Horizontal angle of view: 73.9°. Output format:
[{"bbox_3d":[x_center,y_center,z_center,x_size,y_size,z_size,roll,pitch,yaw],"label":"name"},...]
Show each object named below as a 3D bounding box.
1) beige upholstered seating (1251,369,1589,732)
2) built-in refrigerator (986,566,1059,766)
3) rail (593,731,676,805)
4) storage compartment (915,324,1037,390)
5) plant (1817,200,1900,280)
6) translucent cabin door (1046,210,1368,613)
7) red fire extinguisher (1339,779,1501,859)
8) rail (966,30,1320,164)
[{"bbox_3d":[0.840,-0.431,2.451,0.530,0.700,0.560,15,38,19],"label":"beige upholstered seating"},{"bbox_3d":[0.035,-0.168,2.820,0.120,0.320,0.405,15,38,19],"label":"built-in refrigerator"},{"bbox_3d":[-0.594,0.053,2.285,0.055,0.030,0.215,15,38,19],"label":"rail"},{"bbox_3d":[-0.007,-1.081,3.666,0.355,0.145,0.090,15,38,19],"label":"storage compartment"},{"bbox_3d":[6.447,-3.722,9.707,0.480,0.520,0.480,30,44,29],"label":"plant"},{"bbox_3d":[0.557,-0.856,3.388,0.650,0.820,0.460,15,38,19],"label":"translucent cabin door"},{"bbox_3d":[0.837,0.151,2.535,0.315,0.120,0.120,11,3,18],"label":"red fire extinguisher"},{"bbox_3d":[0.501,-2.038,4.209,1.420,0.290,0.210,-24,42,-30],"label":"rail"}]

----------------

Instructions for the task: Could you reproduce every line of the listing exactly?

Answer for this exercise:
Horizontal angle of view: 73.9°. Output format:
[{"bbox_3d":[x_center,y_center,z_center,x_size,y_size,z_size,roll,pitch,yaw],"label":"name"},...]
Show each object named below as a 3D bounding box.
1) beige upholstered seating (1251,369,1589,732)
2) built-in refrigerator (986,566,1059,766)
3) rail (593,731,676,805)
4) storage compartment (915,324,1037,390)
5) plant (1817,200,1900,280)
6) translucent cabin door (1046,210,1368,613)
7) red fire extinguisher (1339,779,1501,859)
8) rail (966,30,1320,164)
[{"bbox_3d":[0.840,-0.431,2.451,0.530,0.700,0.560,15,38,19],"label":"beige upholstered seating"},{"bbox_3d":[0.035,-0.168,2.820,0.120,0.320,0.405,15,38,19],"label":"built-in refrigerator"},{"bbox_3d":[-0.594,0.053,2.285,0.055,0.030,0.215,15,38,19],"label":"rail"},{"bbox_3d":[-0.007,-1.081,3.666,0.355,0.145,0.090,15,38,19],"label":"storage compartment"},{"bbox_3d":[6.447,-3.722,9.707,0.480,0.520,0.480,30,44,29],"label":"plant"},{"bbox_3d":[0.557,-0.856,3.388,0.650,0.820,0.460,15,38,19],"label":"translucent cabin door"},{"bbox_3d":[0.837,0.151,2.535,0.315,0.120,0.120,11,3,18],"label":"red fire extinguisher"},{"bbox_3d":[0.501,-2.038,4.209,1.420,0.290,0.210,-24,42,-30],"label":"rail"}]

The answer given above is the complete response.